Identify each line in the data below that contains the string "close" and copy those lines. Matching is case-sensitive.

Material provided:
=== Begin Enclosure ===
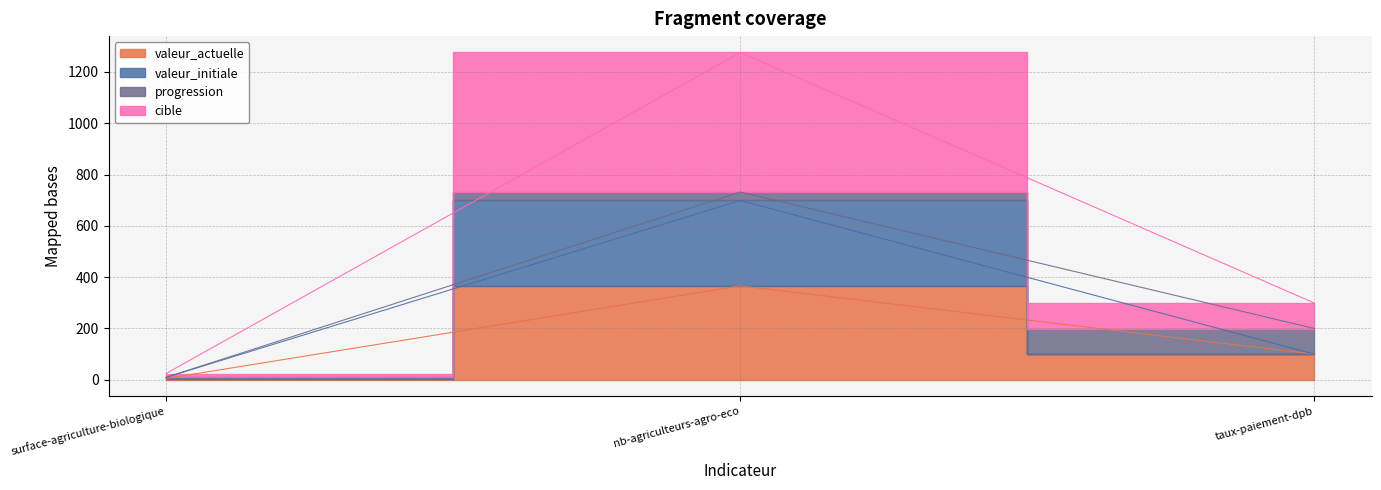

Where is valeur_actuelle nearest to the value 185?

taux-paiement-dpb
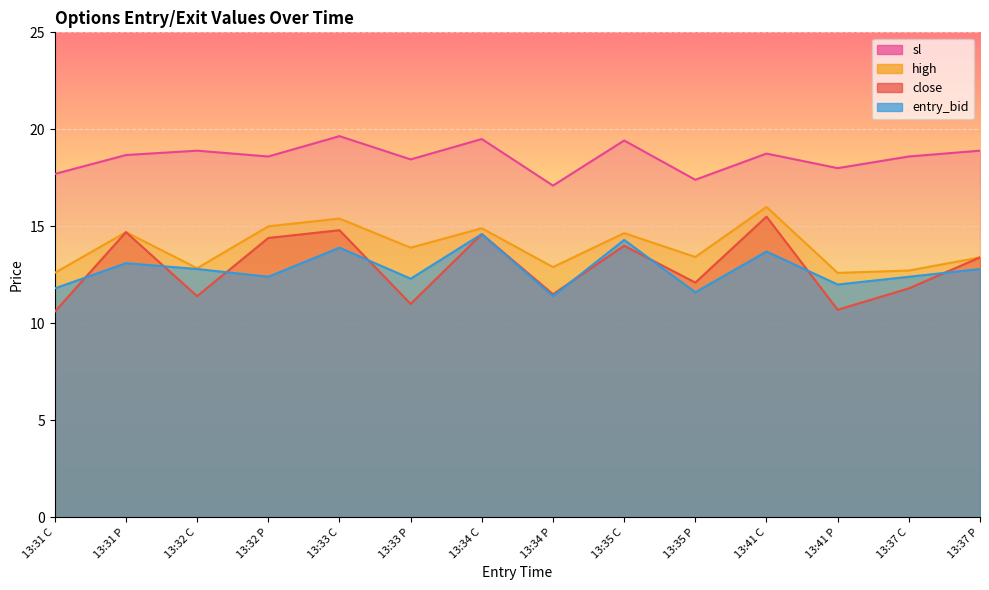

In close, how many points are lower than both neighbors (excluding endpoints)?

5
=== End Enclosure ===
=== Begin Enclosure ===
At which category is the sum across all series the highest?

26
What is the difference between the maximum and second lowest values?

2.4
=== End Enclosure ===
Solution:
In close, how many points are lower than both neighbors (excluding endpoints)?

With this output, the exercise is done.